I managed to make it to bed time with only a few bruises and no blood - that is a success. Watching them sleep, having a quiet moment to reflect, I realize that my superhero and I have done a good job for the most part. While farting at the table is hardly acceptable, they learned it from their father who still laughs every time it happens. It rarely happens in public and it show a connection, albeit a stinky one, to their Dad. My oldest, who may seem bossy, is a leader with strong ideas and values. He is being honored at school this week with an award that speaks directly to his character. That is a success!! My second who is a blubbering mess because he does not agree with his brother is kind and soft. Not one to agree with the injustices of the world. He would give the shirt off of his back to help someone out. That is a success. My 3rd who is raging because his brother is crying, is my defender, ready to protect those who he loves. He is strong willed and kind, that is a success! Of course there is my sheepish baby, playing with all the switches he has been told time and time again not to touch. He is curious and persistent -  traits that could carry him far in life or possibly land him in jail, but lets focus on the positive! That is a success!  They say please and thank you, they care about each other. They are not quiet, nor compliant and at the end of the day, I prefer it that way. I am told time and time again that they are nice boys and to me, this is the most important trait of all. It is difficult to stop and see those successes when you are caught up in the chaos of life. I think it is important to take time to reflect and see that what you have before you, is magical and amazing. It is important to remember that the silence is far more deafening than the noise ever could be. I have lived with the silence, when my 2nd first got sick. To hear him, even if he is whimpering, is amazing! I am proud to be a mom of kind children who are active, energetic and ready to tackle this world. I never want to extinguish any of those amazing characteristics!

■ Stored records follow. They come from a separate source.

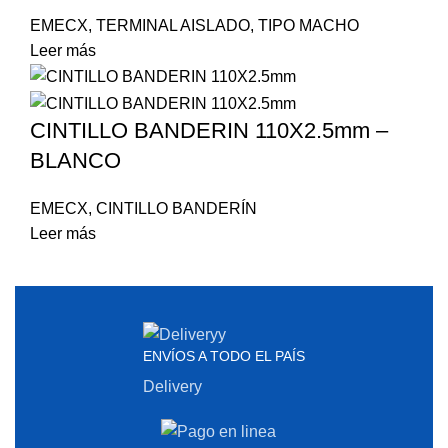
EMECX
,
TERMINAL AISLADO
,
TIPO MACHO
Leer más
CINTILLO BANDERIN 110X2.5mm –
BLANCO
EMECX
,
CINTILLO BANDERÍN
Leer más
ENVÍOS A TODO EL PAÍS
Delivery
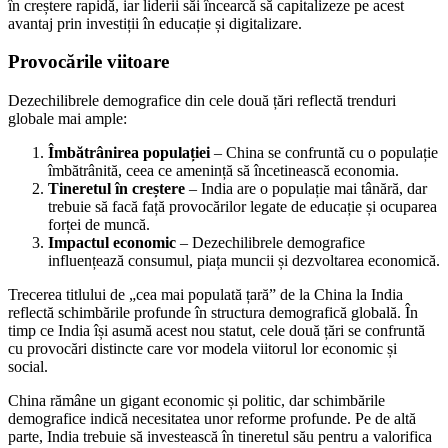
în creștere rapidă, iar liderii săi încearcă să capitalizeze pe acest
avantaj prin investiții în educație și digitalizare.
Provocările viitoare
Dezechilibrele demografice din cele două țări reflectă trenduri
globale mai ample:
Îmbătrânirea populației
– China se confruntă cu o populație
îmbătrânită, ceea ce amenință să încetinească economia.
Tineretul în creștere
– India are o populație mai tânără, dar
trebuie să facă față provocărilor legate de educație și ocuparea
forței de muncă.
Impactul economic
– Dezechilibrele demografice
influențează consumul, piața muncii și dezvoltarea economică.
Trecerea titlului de „cea mai populată țară” de la China la India
reflectă schimbările profunde în structura demografică globală. În
timp ce India își asumă acest nou statut, cele două țări se confruntă
cu provocări distincte care vor modela viitorul lor economic și
social.
China rămâne un gigant economic și politic, dar schimbările
demografice indică necesitatea unor reforme profunde. Pe de altă
parte, India trebuie să investească în tineretul său pentru a valorifica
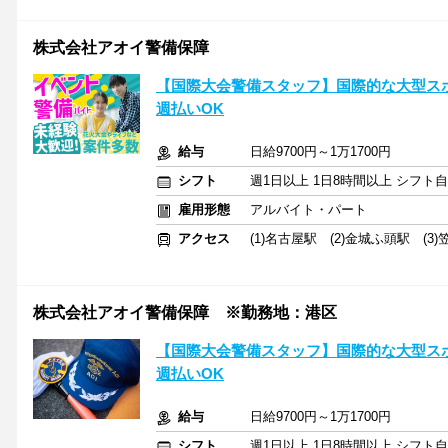
株式会社アオイ警備保障
【国際大会警備スタッフ】国際的な大型ス
週払いOK
給与
日給9700円～1万1700円
シフト
週1日以上 1日8時間以上 シフト
雇用形態
アルバイト・パート
アクセス
(1)名古屋駅 (2)金城ふ頭駅 (3)
株式会社アオイ警備保障 ※勤務地：港区
【国際大会警備スタッフ】国際的な大型ス
週払いOK
給与
日給9700円～1万1700円
シフト
週1日以上 1日8時間以上 シフト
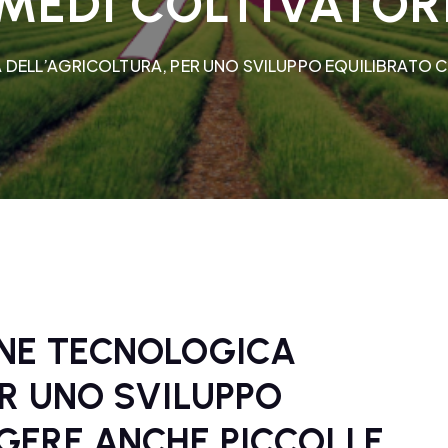
MEDI COLTIVATOR
DELL’AGRICOLTURA, PER UNO SVILUPPO EQUILIBRATO C
ONE TECNOLOGICA
ER UNO SVILUPPO
GERE ANCHE PICCOLI E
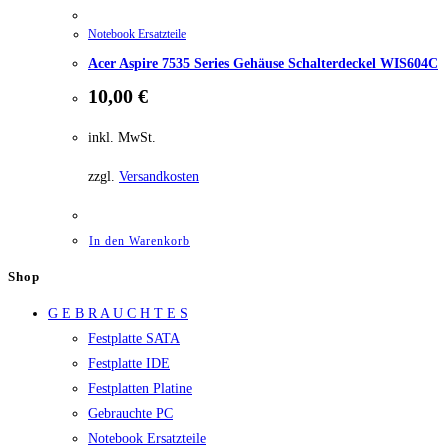
Notebook Ersatzteile
Acer Aspire 7535 Series Gehäuse Schalterdeckel WIS604C
10,00
€
inkl. MwSt.
zzgl.
Versandkosten
In den Warenkorb
Shop
G E B R A U C H T E S
Festplatte SATA
Festplatte IDE
Festplatten Platine
Gebrauchte PC
Notebook Ersatzteile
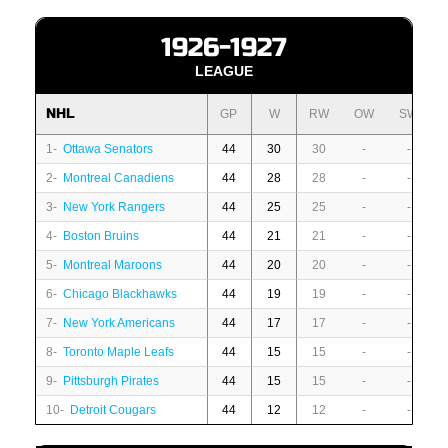
1926-1927
LEAGUE
NHL
GP
W
RW
OW
SW
1-
Ottawa Senators
44
30
30
-
-
2-
Montreal Canadiens
44
28
28
-
-
3-
New York Rangers
44
25
25
-
-
4-
Boston Bruins
44
21
21
-
-
5-
Montreal Maroons
44
20
20
-
-
6-
Chicago Blackhawks
44
19
19
-
-
7-
New York Americans
44
17
17
-
-
8-
Toronto Maple Leafs
44
15
15
-
-
9-
Pittsburgh Pirates
44
15
15
-
-
10-
Detroit Cougars
44
12
12
-
-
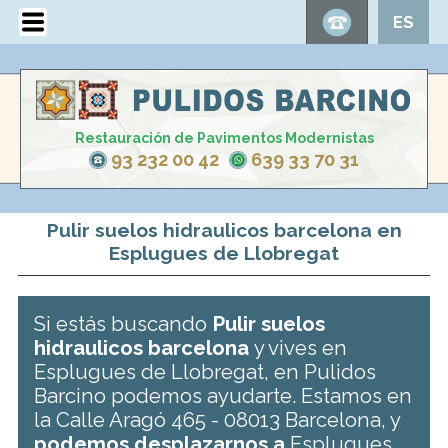
ES
Restauración de Pavimentos Modernistas
93 232 00 42
639 33 70 31
Pulir suelos hidraulicos barcelona en
Esplugues de Llobregat
Si estás buscando
Pulir suelos
hidraulicos barcelona
y vives en
Esplugues de Llobregat, en Pulidos
Barcino podemos ayudarte. Estamos en
la Calle Aragó 465 - 08013 Barcelona, y
podemos desplazarnos a
Esplugues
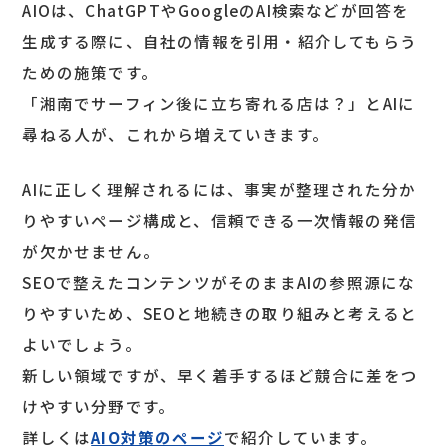
AIOは、ChatGPTやGoogleのAI検索などが回答を
生成する際に、自社の情報を引用・紹介してもらう
ための施策です。
「湘南でサーフィン後に立ち寄れる店は？」とAIに
尋ねる人が、これから増えていきます。
AIに正しく理解されるには、事実が整理された分か
りやすいページ構成と、信頼できる一次情報の発信
が欠かせません。
SEOで整えたコンテンツがそのままAIの参照源にな
りやすいため、SEOと地続きの取り組みと考えると
よいでしょう。
新しい領域ですが、早く着手するほど競合に差をつ
けやすい分野です。
詳しくは
AIO対策のページ
で紹介しています。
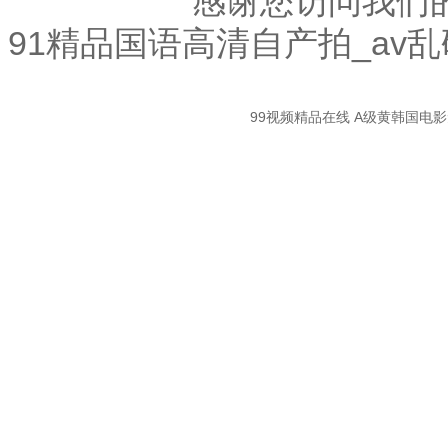
感谢您访问我们
91精品国语高清自产拍_av
關
99视频精品在线
A级黄韩国电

I will enjoy this enlightening moment as I relax in the silence of my house, I know it is only hours until it erupts with chaos again. I know that I have a ton of work to do as a mom and that I will never be perfect (at least any more than I already am). I know that I have done my best. I know that as I may lose sight of my profound new insights, they are tucked securely in my heart until that magical hour when bedtime rolls around again and I have the time and peace to reflect on the amazing success that I call my boys!